Samuel Johnson admired Shakespeare but regretted that the great dramatist seemed “to write without any moral purpose.” Posner, however, finds valuable moral lessons throughout Shakespeare. The audience of Hamlet, like the prince, “comes to understand the ease with which we evade responsibilities and rationalize our evasions and the lack of candor in human relations” and by the fifth act reaches “a hard-won understanding of the nature of the human condition.” Measure for Measure provides “another lesson in the difference between public and private morality.” Posner even finds a lesson for everyday life in Kafka’s surrealistic short story The Metamorphosis, in which Gregor Samsa wakes up to find himself transformed into an insect:
We all have Gregor’s problem, though in less acute forms. We cannot make our aspirations fully understood or bring our self-conception into phase with the conception that others have of us.

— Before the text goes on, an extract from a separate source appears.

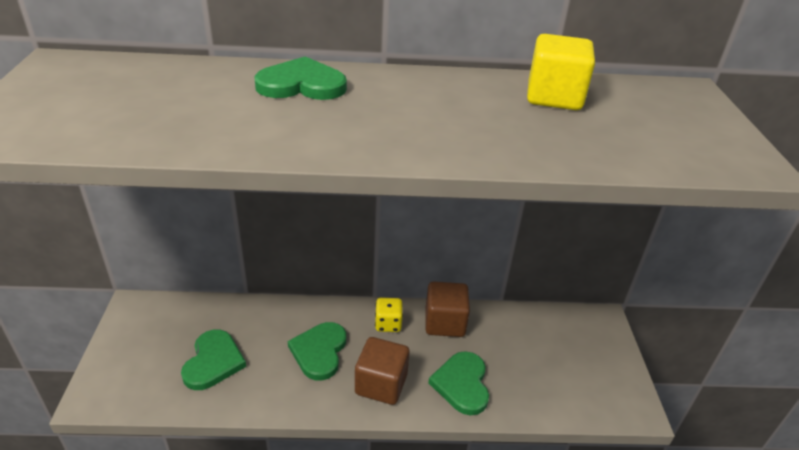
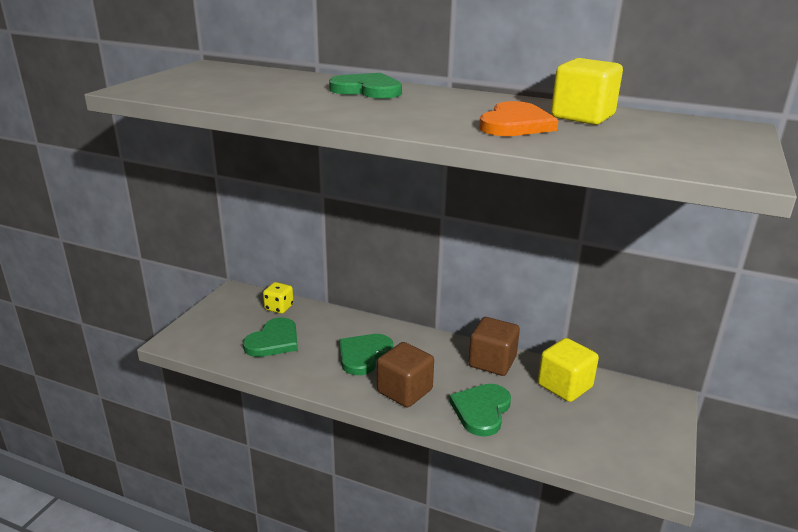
camera: 25 degrees right, 10 degrees down
yellow dice [375,298,403,332] -> yellow dice moved to [263,282,294,314]
none -> orange heart [479,101,558,136]
none -> yellow cube [538,338,599,402]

It is fortunate that Posner rarely lets theory get in the way of readings; when he does, the results are unimpressive. Attempting to demonstrate that poetic greatness is compatible with simplistic meaning, Posner declares that Keats’s Ode to a Nightingale is “wonderful poetry” but nothing more than “a fairy tale in verse” and that “the beauty of the nightingale’s song reconciles the narrator . . . to death.” Eager to make his point, Posner apparently failed to read to the end of this short poem: Keats’s narrator soon realizes that, in death, he would be only a corpse—“a sod.” No longer allowing the nightingale’s song to reconcile him to death, the narrator rejects the appeal of “faery lands forlorn,” reflecting that “the fancy cannot cheat so well / As she is fam’d to do, deceiving elf.” Keats’s poem powerfully contrasts the attractiveness of the idea of death against the unattractive finality of the thing itself. Ode to a Nightingale is, indeed, “wonderful poetry,” but truly “wonderful” in the way its beauty and its wisdom are inextricably linked.

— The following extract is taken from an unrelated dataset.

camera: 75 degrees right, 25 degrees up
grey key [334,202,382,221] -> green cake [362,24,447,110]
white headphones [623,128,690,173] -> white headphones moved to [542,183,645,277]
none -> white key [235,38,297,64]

Posner’s theorizing about literature would not have contradicted his own experience as an attentive reader if he had developed the implications of John Gross’s observation (which Posner quotes with seeming approval) that “dramatic imagination, when it is pitched at the Shakespearean level, becomes a moral quality, a form of humanism.” Arguing that the imaginative identification promoted by literature has nothing to do with morality, Posner gets his history wrong as well as literature when he claims that Hitler, “with his unparalleled insight into the hopes and fears of tens of millions of Europeans must have had one of the most highly developed empathetic capacities in history.” Except during World War II, when his “empathetic capacities” egregiously underestimated the fighting capabilities of the British, the Russians, and the Americans.

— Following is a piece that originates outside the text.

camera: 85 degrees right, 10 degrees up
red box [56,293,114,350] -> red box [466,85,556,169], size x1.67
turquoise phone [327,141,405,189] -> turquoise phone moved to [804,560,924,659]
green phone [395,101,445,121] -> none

Still, Judge Posner writes with lucidity and directness, so that even where one disagrees, he stimulates and clarifies. His characterizations of the contemporary academic scene are refreshingly cogent, as when he points to the motive behind the replacement of literary studies with cultural studies in so many English departments: “To knock literature off its pedestal and find vehicles easier than literary works for making political points.” We can only applaud when Posner calls on the law and literature movement to pay less attention to trendy cultural studies and more to criticism “by great literary journalists, such as Edmund Wilson and George Orwell, but also criticism written by academics of an earlier generation who wrote for a general audience”—all of whom, however, were part of the humanistic tradition he ignores.
Posner’s distaste for academic grand theory in both law and literature is well justified. His own theorizing, unfortunately, fails to do justice to the many perceptive close readings and broad learning evident in this latest edition of Law and Literature.
James Seaton, professor of English at Michigan State, is the editor of George Santayana’s The Genteel Tradition in American Philosophy and Character and Opinion in the United States.